В один из туманных владивостокских дней у его дома, окрашенного в охряный цвет, остановилась черная щегольская коляска с крытым верхом. Ее окружали вооруженные всадники на вороных лошадях. На погонах у них видны две буквы: «МС» — морские стрелки, личная охрана Меркулова. В городе кто-то пустил шутку, что буквы означают «Меркулов Спиридон». Из коляски вышли Меркулов и располневший японец в штатском.

Вслед подъехал второй экипаж, попроще, с адъютантами.

Силантьев встретил неожиданных гостей с настороженностью: глава государственного образования, шутка ли. И этот важный японец в массивных черепаховых очках…

Меркулов торопливо стащил зубами с правой руки прилипшую к потной коже перчатку. Здороваясь, он невольно покосился на полурасстегнутые штаны профессора и спущенные подтяжки. Серый пуховый платок, оберегавший Леонида Ивановича от простуды, был кое-как завязан на спине большим узлом. Затрапезный вид ученого несколько обескуражил правителя.

Меркулова Силантьев знал, а на толстого японца с иссиня-черньши волосами, сверкавшими бриллиантином, глянул поверх очков с некоторым интересом. «Вряд ли он видит из-за живота свои ноги», — подумалось профессору.

— Господин Ямаги, коммерсант, рыбопромышленник и лесозаводчик, — представил японца Меркулов.

— Прошу вас, господа, — сказал Леонид Иванович и, шаркая ногами, повел гостей в библиотеку.

Несмотря на полдень, плотные зеленые шторы на окнах были опущены. Полкомнаты тонуло в тени. Горела яркая керосиновая лампа под матовым абажуром. При ее свете профессору лучше работалось.

— Прошу вас, господа, не курите, — тронул себя за грудь профессор, когда гости уселись за круглым столиком и дружно вынули один сигару, другой сигарету.

— Конечно, конечно, — с готовностью ответил Меркулов.

Японец тоже сделал жест извинения.

Старушка родственница принесла видавшие лучшие времена чашечки, кофейник и сиреневую сахарницу с отбитой ручкой. Наполнив чашки, старушка тихонько удалилась.
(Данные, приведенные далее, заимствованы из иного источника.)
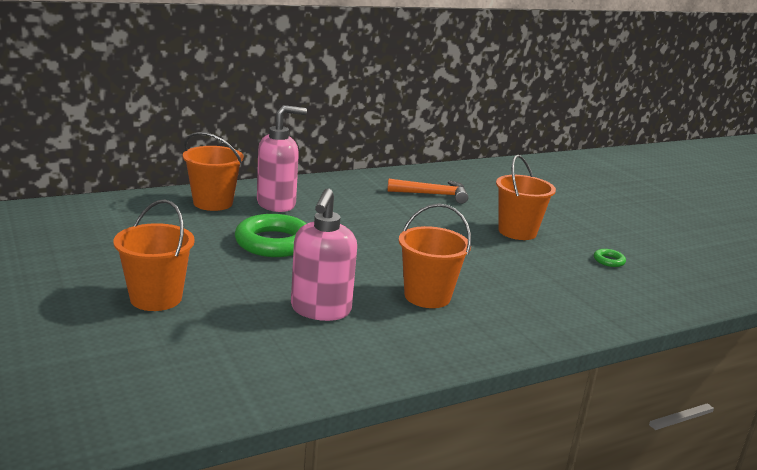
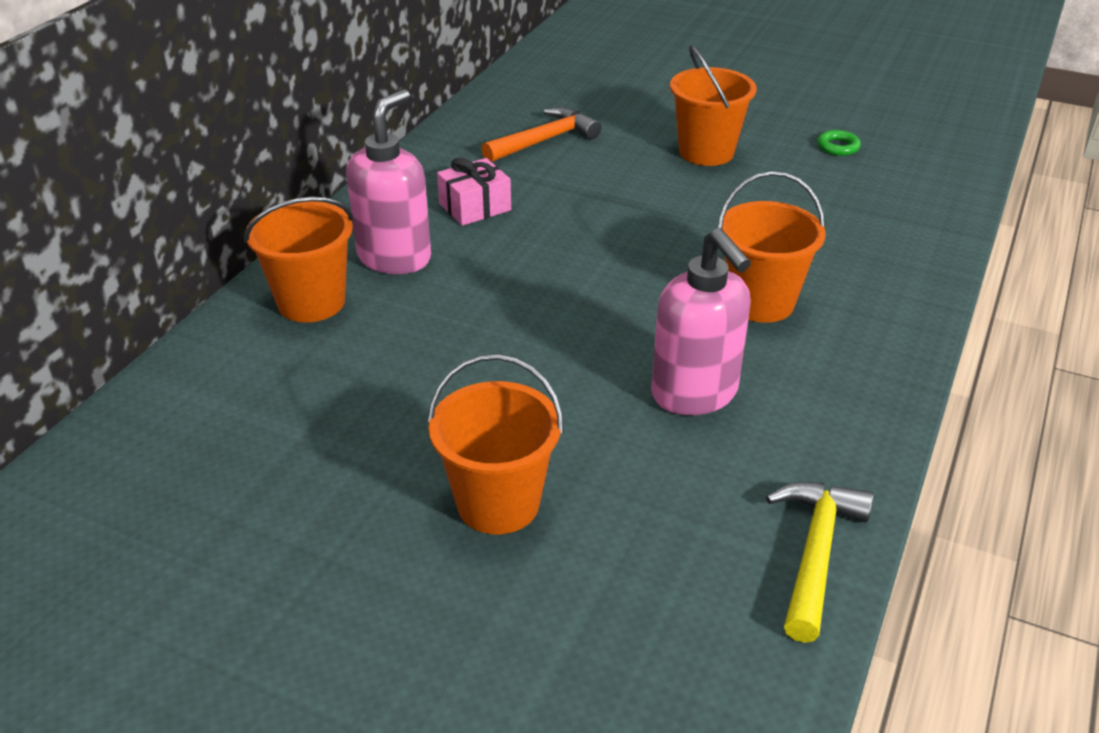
camera: 35 degrees left, 15 degrees up
green ring [235,214,306,257] -> none
none -> pink gift [437,158,511,226]
none -> yellow hammer [766,482,874,643]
Меркулов с любопытством осмотрелся. Старый турецкий диван со смятой постелью. Кабинетный рояль с нотами на крышке, портрет Бетховена…

— Кто играет на иструменте? — спросил правитель.

— На инструменте, — сказал ученый, — играю я.

Больше ничего примечательного в комнате не было. Кинги, одни книги: на полках, в шкафах, на стенах, на пыльном паркетном полу, на ночном столике… В одном из углов — киот, горящая лампадка. Потолок темный, с извилистыми трещинами и пятнами. Воздух пропитан застоявшимися лекарственными запахами. Пыльно-дымчатую однотонность комнаты нарушали яркие переплеты книг, мерцающие золотым тиснением. Сейчас на книги легли причудливые человеческие тени.